In a recent PYMNTS post, instant rails are described as an attractive option for institutions exhausted by counterfeit checks, altered items, and kiting schemes because they move funds account-to-account with no paper, no float and fewer legacy back-office processes to manage.
On paper, that shift should starve check fraudsters of their favorite vehicle by taking physical checks and traditional float largely out of the equation. The sales pitch is clear: modernize payments and the fraud problem recedes with the paper.
Instant Money, Instant Liability
However, as the PYMNTS post explains, when money moves in seconds, risk and liability suddenly live inside the transaction window itself. Financial institutions must authenticate the actor, interpret intent, and determine liability before the payment settles -- because once the funds are gone, the window to investigate, recall or apply traditional refund rules effectively disappears.
In fact, PYMNTS reports that nearly half of financial institutions now identify faster payments as a top fraud-management challenge precisely because they must score and clear transactions in real time rather than after the fact. That reality accelerates not only money movement but also dispute pressure, reputational risk, and the complexity of refund negotiations.
OrboGraph captured this dynamic several years ago with a blunt warning in its analysis of faster rails, summarizing the risk as “Real-Time Payments = Real-Time Fraud.” Our point was not that instant payments inherently cause fraud, but that they compress detection and decisioning timeframes to the point where legacy controls simply cannot keep up.
Lastly, PYMNTS.com also pointed out how real-time payments can be used as a rapid exit ramp once a fraudulent check is accepted, allowing criminals to exploit gaps between check deposits and instant transfers.
Instant Payments NOT the Answer to Check Fraud
The major theme of this post is simple: Fast Payments = Faster Fraud.
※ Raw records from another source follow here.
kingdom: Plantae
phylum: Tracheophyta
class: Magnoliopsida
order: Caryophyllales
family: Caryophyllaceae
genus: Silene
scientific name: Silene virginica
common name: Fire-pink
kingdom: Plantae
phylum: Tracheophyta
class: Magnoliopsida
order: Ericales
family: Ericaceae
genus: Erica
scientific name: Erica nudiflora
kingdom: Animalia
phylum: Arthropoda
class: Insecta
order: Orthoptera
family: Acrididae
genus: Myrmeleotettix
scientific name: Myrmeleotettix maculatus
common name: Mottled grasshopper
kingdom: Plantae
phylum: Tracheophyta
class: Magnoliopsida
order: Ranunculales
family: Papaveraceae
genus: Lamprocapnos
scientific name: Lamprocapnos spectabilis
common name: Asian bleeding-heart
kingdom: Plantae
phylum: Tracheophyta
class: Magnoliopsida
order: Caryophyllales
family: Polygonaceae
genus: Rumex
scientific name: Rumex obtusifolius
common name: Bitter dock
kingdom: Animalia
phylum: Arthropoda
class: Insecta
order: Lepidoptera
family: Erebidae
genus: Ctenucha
However, one major underlying theme is that many pundits point out the lower fraud rates of faster payments like FedNow as compared to checks. However, because checks are still so profitable for fraudsters, why do they need to switch channels?
Until full adoption of check fraud detection technologies like image forensic AI for on-us and deposit fraud, fraudsters will continue to enjoy a success rate that does not necessitate change...yet. As more fraudsters dive deeper into instant payments such as FedNow, we will likely see a massive spike in upcoming years due to the instant funds advantage for them.
Just like any payment channel in our history, it's only a matter of time before fraudsters start exploiting them on a massive scale.